WORK TO COMPLETE – Can you extract every line below and reproduce each one exactly?

DATA FOR THIS TASK –
◆ ◆ ◆ ◆ ◆ ◆ ◆

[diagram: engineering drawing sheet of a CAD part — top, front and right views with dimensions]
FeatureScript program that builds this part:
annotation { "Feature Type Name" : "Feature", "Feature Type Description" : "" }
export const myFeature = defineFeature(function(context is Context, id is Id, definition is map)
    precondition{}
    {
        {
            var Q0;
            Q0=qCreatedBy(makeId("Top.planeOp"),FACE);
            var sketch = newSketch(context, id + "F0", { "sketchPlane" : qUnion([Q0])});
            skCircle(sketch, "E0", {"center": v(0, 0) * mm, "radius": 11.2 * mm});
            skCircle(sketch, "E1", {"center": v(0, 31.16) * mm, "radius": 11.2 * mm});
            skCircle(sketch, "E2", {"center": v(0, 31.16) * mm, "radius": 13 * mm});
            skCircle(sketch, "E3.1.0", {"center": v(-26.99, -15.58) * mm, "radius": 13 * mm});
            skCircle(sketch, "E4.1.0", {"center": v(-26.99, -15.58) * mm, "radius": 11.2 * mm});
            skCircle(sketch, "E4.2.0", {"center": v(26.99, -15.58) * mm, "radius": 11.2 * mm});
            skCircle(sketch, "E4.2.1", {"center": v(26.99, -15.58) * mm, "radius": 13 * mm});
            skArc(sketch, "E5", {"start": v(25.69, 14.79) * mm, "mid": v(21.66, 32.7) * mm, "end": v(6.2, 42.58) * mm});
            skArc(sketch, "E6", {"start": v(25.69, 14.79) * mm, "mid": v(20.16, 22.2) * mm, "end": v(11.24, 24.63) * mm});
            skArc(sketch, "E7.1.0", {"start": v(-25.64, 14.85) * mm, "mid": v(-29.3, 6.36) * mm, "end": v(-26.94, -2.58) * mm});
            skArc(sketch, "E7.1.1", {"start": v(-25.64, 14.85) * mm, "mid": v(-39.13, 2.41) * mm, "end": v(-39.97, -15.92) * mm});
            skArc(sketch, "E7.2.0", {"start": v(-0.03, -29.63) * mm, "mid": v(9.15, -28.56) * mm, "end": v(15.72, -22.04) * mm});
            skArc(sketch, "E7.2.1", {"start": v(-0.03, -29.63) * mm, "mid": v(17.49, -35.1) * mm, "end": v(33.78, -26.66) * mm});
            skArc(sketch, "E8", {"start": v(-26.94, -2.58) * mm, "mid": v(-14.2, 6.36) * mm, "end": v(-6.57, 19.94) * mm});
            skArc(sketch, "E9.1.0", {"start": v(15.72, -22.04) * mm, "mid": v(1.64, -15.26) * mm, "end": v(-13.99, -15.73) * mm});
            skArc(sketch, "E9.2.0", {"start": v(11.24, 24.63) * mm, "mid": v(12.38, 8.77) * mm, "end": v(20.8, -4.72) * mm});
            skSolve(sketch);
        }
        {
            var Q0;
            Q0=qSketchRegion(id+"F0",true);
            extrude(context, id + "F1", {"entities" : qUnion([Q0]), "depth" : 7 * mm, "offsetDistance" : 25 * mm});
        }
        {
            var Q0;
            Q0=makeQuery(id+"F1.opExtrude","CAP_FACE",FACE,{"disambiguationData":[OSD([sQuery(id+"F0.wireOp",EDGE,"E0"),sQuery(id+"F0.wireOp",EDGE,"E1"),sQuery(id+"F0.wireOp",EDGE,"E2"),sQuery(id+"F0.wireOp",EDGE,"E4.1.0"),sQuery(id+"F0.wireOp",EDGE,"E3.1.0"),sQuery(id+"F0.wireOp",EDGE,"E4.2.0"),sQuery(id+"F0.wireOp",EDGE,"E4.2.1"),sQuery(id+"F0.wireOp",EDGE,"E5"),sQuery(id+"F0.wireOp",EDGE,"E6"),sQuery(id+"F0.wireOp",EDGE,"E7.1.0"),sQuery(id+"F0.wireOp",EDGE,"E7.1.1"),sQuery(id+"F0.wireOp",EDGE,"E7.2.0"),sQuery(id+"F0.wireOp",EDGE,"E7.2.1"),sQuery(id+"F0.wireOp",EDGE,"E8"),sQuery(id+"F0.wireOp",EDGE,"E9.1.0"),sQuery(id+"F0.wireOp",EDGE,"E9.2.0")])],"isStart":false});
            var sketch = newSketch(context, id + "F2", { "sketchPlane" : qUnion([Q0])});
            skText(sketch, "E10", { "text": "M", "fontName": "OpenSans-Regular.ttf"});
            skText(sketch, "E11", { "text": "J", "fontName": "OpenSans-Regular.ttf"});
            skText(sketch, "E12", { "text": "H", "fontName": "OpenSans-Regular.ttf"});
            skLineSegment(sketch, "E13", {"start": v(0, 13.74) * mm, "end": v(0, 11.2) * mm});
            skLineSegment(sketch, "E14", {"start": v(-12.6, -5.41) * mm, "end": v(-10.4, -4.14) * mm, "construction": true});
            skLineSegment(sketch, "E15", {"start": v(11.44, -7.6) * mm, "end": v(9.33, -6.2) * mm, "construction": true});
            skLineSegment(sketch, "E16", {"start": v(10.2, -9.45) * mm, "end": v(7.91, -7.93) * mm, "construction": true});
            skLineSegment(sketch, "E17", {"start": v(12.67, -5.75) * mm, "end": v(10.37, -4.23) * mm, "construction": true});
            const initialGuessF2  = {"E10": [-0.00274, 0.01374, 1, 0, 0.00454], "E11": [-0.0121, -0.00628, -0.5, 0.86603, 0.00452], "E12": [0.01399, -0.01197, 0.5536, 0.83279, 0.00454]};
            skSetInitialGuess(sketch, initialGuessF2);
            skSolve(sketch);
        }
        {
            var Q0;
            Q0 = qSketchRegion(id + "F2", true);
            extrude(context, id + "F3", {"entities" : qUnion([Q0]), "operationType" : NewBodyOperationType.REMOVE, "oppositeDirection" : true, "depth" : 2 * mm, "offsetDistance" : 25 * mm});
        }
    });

◆ ◆ ◆ ◆ ◆ ◆ ◆

ANSWER TO THIS EXERCISE –
[diagram: engineering drawing sheet of a CAD part — top, front and right views with dimensions]
FeatureScript program that builds this part:
annotation { "Feature Type Name" : "Feature", "Feature Type Description" : "" }
export const myFeature = defineFeature(function(context is Context, id is Id, definition is map)
    precondition{}
    {
        {
            var Q0;
            Q0=qCreatedBy(makeId("Top.planeOp"),FACE);
            var sketch = newSketch(context, id + "F0", { "sketchPlane" : qUnion([Q0])});
            skCircle(sketch, "E0", {"center": v(0, 0) * mm, "radius": 11.2 * mm});
            skCircle(sketch, "E1", {"center": v(0, 31.16) * mm, "radius": 11.2 * mm});
            skCircle(sketch, "E2", {"center": v(0, 31.16) * mm, "radius": 13 * mm});
            skCircle(sketch, "E3.1.0", {"center": v(-26.99, -15.58) * mm, "radius": 13 * mm});
            skCircle(sketch, "E4.1.0", {"center": v(-26.99, -15.58) * mm, "radius": 11.2 * mm});
            skCircle(sketch, "E4.2.0", {"center": v(26.99, -15.58) * mm, "radius": 11.2 * mm});
            skCircle(sketch, "E4.2.1", {"center": v(26.99, -15.58) * mm, "radius": 13 * mm});
            skArc(sketch, "E5", {"start": v(25.69, 14.79) * mm, "mid": v(21.66, 32.7) * mm, "end": v(6.2, 42.58) * mm});
            skArc(sketch, "E6", {"start": v(25.69, 14.79) * mm, "mid": v(20.16, 22.2) * mm, "end": v(11.24, 24.63) * mm});
            skArc(sketch, "E7.1.0", {"start": v(-25.64, 14.85) * mm, "mid": v(-29.3, 6.36) * mm, "end": v(-26.94, -2.58) * mm});
            skArc(sketch, "E7.1.1", {"start": v(-25.64, 14.85) * mm, "mid": v(-39.13, 2.41) * mm, "end": v(-39.97, -15.92) * mm});
            skArc(sketch, "E7.2.0", {"start": v(-0.03, -29.63) * mm, "mid": v(9.15, -28.56) * mm, "end": v(15.72, -22.04) * mm});
            skArc(sketch, "E7.2.1", {"start": v(-0.03, -29.63) * mm, "mid": v(17.49, -35.1) * mm, "end": v(33.78, -26.66) * mm});
            skArc(sketch, "E8", {"start": v(-26.94, -2.58) * mm, "mid": v(-14.2, 6.36) * mm, "end": v(-6.57, 19.94) * mm});
            skArc(sketch, "E9.1.0", {"start": v(15.72, -22.04) * mm, "mid": v(1.64, -15.26) * mm, "end": v(-13.99, -15.73) * mm});
            skArc(sketch, "E9.2.0", {"start": v(11.24, 24.63) * mm, "mid": v(12.38, 8.77) * mm, "end": v(20.8, -4.72) * mm});
            skSolve(sketch);
        }
        {
            var Q0;
            Q0=qSketchRegion(id+"F0",true);
            extrude(context, id + "F1", {"entities" : qUnion([Q0]), "depth" : 7 * mm, "offsetDistance" : 25 * mm});
        }
        {
            var Q0;
            Q0=makeQuery(id+"F1.opExtrude","CAP_FACE",FACE,{"disambiguationData":[OSD([sQuery(id+"F0.wireOp",EDGE,"E0"),sQuery(id+"F0.wireOp",EDGE,"E1"),sQuery(id+"F0.wireOp",EDGE,"E2"),sQuery(id+"F0.wireOp",EDGE,"E4.1.0"),sQuery(id+"F0.wireOp",EDGE,"E3.1.0"),sQuery(id+"F0.wireOp",EDGE,"E4.2.0"),sQuery(id+"F0.wireOp",EDGE,"E4.2.1"),sQuery(id+"F0.wireOp",EDGE,"E5"),sQuery(id+"F0.wireOp",EDGE,"E6"),sQuery(id+"F0.wireOp",EDGE,"E7.1.0"),sQuery(id+"F0.wireOp",EDGE,"E7.1.1"),sQuery(id+"F0.wireOp",EDGE,"E7.2.0"),sQuery(id+"F0.wireOp",EDGE,"E7.2.1"),sQuery(id+"F0.wireOp",EDGE,"E8"),sQuery(id+"F0.wireOp",EDGE,"E9.1.0"),sQuery(id+"F0.wireOp",EDGE,"E9.2.0")])],"isStart":false});
            var sketch = newSketch(context, id + "F2", { "sketchPlane" : qUnion([Q0])});
            skText(sketch, "E10", { "text": "M", "fontName": "OpenSans-Regular.ttf"});
            skText(sketch, "E11", { "text": "J", "fontName": "OpenSans-Regular.ttf"});
            skText(sketch, "E12", { "text": "H", "fontName": "OpenSans-Regular.ttf"});
            skLineSegment(sketch, "E13", {"start": v(0, 13.74) * mm, "end": v(0, 11.2) * mm});
            skLineSegment(sketch, "E14", {"start": v(-12.6, -5.41) * mm, "end": v(-10.4, -4.14) * mm, "construction": true});
            skLineSegment(sketch, "E15", {"start": v(11.44, -7.6) * mm, "end": v(9.33, -6.2) * mm, "construction": true});
            skLineSegment(sketch, "E16", {"start": v(10.2, -9.45) * mm, "end": v(7.91, -7.93) * mm, "construction": true});
            skLineSegment(sketch, "E17", {"start": v(12.67, -5.75) * mm, "end": v(10.37, -4.23) * mm, "construction": true});
            const initialGuessF2  = {"E10": [-0.00274, 0.01374, 1, 0, 0.00454], "E11": [-0.0121, -0.00628, -0.5, 0.86603, 0.00452], "E12": [0.01399, -0.01197, 0.5536, 0.83279, 0.00454]};
            skSetInitialGuess(sketch, initialGuessF2);
            skSolve(sketch);
        }
        {
            var Q0;
            Q0 = qSketchRegion(id + "F2", true);
            extrude(context, id + "F3", {"entities" : qUnion([Q0]), "operationType" : NewBodyOperationType.REMOVE, "oppositeDirection" : true, "depth" : 2 * mm, "offsetDistance" : 25 * mm});
        }
    });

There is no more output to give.